## Directions
An exact copy of the data is needed, one that excludes all pictures.

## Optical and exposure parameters
______

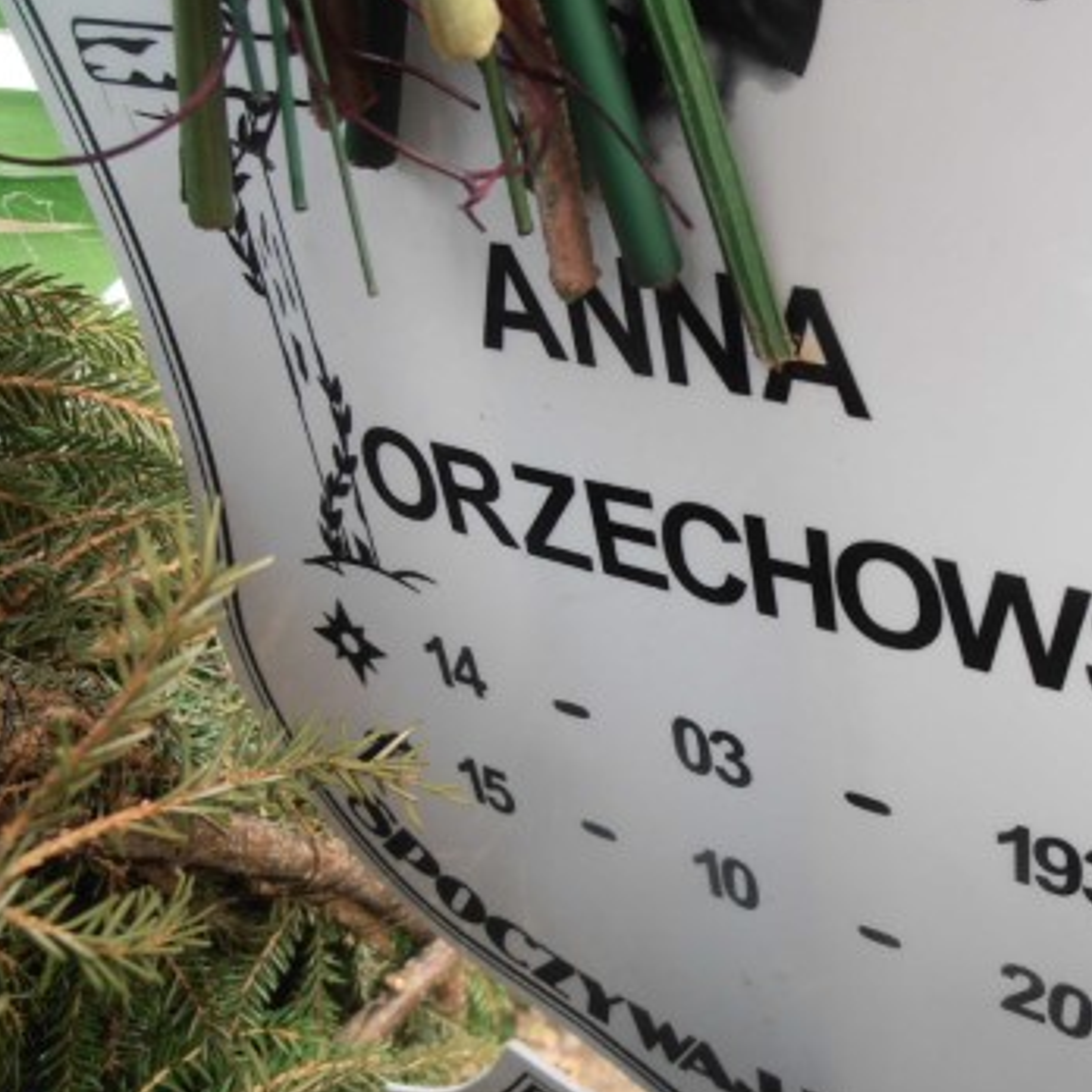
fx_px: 1392
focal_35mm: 39
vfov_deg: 42.8
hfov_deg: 41.5
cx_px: 832
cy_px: 584
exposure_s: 1/40
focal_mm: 4.2
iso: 80
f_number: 3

______

## Result for this task
fx_px: 1392
focal_35mm: 39
vfov_deg: 42.8
hfov_deg: 41.5
cx_px: 832
cy_px: 584
exposure_s: 1/40
focal_mm: 4.2
iso: 80
f_number: 3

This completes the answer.